One of the cuts imposed by Amin (and restored when the dictator was driven from power) was the last sentence of the voice-over narration: “After a century of colonialism, isn’t it in part a deformed image of ourselves that Idi Amin Dada reflects?”, a rhetorical question that enriches the film’s dialectical nature, between portrait and self-portrait, colonial past and post-colonial present, the other and ourselves. But this wasn’t the last time that Schroeder would pose unwanted question on the face of the audience, and himself.

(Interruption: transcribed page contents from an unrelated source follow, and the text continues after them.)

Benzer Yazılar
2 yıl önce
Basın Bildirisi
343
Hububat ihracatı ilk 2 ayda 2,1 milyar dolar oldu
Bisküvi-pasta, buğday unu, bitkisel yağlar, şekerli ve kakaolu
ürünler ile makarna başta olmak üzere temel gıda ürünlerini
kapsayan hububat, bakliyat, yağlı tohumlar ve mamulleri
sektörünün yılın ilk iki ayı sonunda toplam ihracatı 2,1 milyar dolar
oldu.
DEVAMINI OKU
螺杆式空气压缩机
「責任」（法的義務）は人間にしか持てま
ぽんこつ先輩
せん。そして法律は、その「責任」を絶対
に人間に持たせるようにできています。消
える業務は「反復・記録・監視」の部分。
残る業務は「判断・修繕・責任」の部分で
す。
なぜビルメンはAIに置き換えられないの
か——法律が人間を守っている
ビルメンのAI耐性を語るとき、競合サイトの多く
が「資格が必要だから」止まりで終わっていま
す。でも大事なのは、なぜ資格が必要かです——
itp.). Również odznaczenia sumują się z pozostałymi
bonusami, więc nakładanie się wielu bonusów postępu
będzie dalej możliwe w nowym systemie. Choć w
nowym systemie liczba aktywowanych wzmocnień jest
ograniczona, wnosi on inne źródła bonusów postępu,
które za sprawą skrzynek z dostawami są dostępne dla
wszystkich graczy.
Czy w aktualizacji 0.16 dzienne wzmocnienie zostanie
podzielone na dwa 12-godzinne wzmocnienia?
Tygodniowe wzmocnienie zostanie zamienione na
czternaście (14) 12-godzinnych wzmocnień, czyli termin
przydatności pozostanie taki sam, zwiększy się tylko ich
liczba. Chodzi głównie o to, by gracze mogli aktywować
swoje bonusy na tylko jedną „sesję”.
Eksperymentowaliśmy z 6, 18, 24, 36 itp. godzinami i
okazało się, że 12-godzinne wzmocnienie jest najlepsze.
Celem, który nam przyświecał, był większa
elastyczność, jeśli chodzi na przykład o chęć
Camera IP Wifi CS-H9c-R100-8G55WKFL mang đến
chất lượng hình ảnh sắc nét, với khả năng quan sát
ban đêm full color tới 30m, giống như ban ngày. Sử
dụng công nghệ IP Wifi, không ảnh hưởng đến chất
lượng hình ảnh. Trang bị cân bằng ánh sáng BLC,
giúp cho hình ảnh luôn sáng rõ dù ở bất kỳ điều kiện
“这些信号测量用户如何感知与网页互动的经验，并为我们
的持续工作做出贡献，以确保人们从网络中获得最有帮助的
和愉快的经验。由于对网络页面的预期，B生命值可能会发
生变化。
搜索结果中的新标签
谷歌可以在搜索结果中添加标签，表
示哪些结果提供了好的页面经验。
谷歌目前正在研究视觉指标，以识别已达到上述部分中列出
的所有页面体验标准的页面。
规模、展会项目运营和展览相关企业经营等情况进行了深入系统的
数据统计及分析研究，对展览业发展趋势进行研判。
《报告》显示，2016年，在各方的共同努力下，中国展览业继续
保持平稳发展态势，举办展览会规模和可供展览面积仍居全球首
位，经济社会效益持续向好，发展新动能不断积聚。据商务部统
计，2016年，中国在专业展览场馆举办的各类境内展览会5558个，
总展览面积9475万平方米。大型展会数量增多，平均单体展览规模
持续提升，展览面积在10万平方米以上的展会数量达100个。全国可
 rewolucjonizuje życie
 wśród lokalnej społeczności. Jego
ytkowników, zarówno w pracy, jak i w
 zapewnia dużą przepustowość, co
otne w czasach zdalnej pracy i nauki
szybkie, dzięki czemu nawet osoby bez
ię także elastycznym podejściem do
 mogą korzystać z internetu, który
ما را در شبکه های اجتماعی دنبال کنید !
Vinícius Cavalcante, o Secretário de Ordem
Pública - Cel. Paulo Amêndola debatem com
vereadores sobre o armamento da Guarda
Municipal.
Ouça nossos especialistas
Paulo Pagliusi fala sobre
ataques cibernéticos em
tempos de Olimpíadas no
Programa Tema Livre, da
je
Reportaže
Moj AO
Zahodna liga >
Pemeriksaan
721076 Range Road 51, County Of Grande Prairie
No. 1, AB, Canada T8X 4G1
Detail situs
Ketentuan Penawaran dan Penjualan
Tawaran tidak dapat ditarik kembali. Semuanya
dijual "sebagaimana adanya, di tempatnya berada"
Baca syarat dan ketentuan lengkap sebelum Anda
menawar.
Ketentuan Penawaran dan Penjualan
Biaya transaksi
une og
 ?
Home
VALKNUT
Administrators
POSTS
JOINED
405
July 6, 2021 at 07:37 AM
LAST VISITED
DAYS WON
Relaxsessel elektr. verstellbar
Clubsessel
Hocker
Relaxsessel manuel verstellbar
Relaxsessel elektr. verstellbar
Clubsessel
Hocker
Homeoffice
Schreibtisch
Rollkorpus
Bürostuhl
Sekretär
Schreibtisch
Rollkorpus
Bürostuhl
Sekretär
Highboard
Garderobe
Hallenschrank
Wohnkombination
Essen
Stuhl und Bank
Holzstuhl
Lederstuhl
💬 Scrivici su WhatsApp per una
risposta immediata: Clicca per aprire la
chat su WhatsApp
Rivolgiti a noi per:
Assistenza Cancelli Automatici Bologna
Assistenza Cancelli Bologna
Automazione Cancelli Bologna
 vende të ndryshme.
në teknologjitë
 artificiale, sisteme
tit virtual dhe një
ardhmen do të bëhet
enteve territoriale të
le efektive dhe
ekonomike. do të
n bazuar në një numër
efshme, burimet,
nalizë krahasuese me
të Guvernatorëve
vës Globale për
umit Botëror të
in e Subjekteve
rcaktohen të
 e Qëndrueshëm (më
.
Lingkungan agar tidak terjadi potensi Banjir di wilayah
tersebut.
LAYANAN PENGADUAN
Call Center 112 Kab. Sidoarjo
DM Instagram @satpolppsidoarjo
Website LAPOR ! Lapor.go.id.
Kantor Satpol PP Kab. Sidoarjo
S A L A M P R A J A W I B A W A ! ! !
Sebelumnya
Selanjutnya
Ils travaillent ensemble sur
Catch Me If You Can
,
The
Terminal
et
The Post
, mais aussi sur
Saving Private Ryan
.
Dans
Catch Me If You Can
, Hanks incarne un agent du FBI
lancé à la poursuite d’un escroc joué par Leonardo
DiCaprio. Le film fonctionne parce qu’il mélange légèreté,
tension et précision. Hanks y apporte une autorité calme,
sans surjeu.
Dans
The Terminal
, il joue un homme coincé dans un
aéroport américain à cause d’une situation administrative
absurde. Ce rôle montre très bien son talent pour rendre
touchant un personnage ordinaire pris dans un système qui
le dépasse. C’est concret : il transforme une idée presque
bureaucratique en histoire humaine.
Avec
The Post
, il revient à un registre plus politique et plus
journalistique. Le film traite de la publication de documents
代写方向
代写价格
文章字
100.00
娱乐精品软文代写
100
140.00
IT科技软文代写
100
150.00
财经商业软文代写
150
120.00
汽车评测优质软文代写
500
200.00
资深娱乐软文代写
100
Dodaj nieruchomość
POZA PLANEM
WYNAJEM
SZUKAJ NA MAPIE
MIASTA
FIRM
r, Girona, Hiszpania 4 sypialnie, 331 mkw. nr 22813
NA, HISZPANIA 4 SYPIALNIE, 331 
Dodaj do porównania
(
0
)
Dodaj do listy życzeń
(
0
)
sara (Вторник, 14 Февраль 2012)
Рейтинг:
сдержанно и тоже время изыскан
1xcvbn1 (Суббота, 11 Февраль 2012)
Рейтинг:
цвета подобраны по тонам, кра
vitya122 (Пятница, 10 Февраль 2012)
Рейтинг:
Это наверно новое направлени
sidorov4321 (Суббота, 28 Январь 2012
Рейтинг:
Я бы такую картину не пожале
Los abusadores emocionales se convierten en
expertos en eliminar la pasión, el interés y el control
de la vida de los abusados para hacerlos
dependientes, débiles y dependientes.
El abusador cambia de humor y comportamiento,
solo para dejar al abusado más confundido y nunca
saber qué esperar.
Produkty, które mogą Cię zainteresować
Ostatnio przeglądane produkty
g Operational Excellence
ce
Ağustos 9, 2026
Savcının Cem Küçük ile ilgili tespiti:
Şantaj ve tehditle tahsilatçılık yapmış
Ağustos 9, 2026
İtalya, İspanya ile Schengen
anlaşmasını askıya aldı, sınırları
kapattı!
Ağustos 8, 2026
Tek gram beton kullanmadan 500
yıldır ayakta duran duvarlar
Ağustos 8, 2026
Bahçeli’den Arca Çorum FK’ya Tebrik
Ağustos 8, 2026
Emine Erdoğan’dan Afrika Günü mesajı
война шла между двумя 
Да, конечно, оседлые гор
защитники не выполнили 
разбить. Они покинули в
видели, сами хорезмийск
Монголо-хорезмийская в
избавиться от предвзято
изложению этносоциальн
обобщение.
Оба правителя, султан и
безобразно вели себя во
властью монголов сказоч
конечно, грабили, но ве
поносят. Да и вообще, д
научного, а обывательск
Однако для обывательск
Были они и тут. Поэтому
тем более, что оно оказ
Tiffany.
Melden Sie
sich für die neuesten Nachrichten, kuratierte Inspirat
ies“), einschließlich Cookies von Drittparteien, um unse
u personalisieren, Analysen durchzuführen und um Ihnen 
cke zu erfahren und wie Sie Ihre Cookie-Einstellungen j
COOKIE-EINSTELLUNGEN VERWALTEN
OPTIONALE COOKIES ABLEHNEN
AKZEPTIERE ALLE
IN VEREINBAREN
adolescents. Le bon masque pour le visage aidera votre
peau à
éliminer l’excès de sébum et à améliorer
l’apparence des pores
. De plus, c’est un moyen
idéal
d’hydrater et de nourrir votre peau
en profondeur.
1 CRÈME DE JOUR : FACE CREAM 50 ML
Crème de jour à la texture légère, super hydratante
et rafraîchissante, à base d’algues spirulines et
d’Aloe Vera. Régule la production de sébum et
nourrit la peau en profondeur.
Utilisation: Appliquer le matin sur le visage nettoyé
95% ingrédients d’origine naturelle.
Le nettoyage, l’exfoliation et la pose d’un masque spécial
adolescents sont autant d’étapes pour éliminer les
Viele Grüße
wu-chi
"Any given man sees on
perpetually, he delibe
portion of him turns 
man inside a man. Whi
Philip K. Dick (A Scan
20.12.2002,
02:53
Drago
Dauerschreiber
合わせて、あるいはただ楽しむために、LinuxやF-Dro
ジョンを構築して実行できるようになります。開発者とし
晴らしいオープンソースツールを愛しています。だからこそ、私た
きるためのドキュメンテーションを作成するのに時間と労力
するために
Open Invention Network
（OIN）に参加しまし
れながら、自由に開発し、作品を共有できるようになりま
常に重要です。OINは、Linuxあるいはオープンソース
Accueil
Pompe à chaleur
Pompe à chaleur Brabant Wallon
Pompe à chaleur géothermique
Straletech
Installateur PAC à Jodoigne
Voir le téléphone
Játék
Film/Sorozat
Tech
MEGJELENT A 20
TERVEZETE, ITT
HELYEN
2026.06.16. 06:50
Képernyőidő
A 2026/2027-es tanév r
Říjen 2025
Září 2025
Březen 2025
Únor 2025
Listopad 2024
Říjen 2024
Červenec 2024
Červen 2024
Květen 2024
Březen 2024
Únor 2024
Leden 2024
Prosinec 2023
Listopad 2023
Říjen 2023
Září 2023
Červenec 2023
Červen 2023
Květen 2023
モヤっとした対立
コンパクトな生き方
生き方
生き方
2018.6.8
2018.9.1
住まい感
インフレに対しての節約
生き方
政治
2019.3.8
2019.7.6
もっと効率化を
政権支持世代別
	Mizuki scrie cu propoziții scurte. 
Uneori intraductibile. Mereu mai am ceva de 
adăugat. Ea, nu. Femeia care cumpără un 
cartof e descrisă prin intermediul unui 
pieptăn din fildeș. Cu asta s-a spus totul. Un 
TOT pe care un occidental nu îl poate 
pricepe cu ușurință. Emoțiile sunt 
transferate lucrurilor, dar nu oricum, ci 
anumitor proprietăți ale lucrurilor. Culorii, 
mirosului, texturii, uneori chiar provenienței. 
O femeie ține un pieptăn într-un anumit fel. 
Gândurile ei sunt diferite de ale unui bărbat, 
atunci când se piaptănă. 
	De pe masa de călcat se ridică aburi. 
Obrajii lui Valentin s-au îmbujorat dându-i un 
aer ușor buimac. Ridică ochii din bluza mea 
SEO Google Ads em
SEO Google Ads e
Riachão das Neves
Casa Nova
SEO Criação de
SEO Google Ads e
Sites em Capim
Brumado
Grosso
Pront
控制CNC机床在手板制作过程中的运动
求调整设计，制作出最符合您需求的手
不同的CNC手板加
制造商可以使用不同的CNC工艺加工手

With Terror's Advocate (2007)—a portrait of the controversial lawyer and anticolonial activist Jacques Vergès, most notorious for defending the terrorist Carlos the Jackal and the Nazi war criminal Klaus Barbie—the filmmaker went deep into what J. Hoberman has called “nightmare manifestations of the West come to reality.”11
Coincidentally, the nightmares Schroeder suffered from after a treacherous neighbor cut 30 cherished trees from the filmmaker’s property in Ibiza propelled him to shoot the brilliant 13-minute essay film Où en êtes-vous, Barbet Schroeder? (What are you up to, Barbet Schroeder?, 2017), commissioned by the Centre Pompidou on the occasion of a retrospective held by the Parisian cultural complex. Arranged as a poignant philosophical meditation on the nature of hatred—with philosopher Bernard Pautrat invoking Spinoza’s disapproval of the illusory, pernicious mechanics of hating—this short film follows the adventurous Schroeder to Burma, where he finds peace in the reencounter with the words of Buddha (he had traveled in 1961 to the historic locations of Buddhism), while at the same time he researches the genocide of the Rohingya people, spurred among others by the fundamentalist Buddhist monk Ashin Wirathu, the subject of Schroeder’s last feature to date, The Venerable W. (2017). How can one deal with these blatant paradoxes? To which extent are these brutal contradictions inherent to human nature? In the end, that seems to be the true core of Schroeder’s film journey, as his irrepressible hunger for understanding shimmers as the only way to counterbalance the natural ebullience of evil and destruction.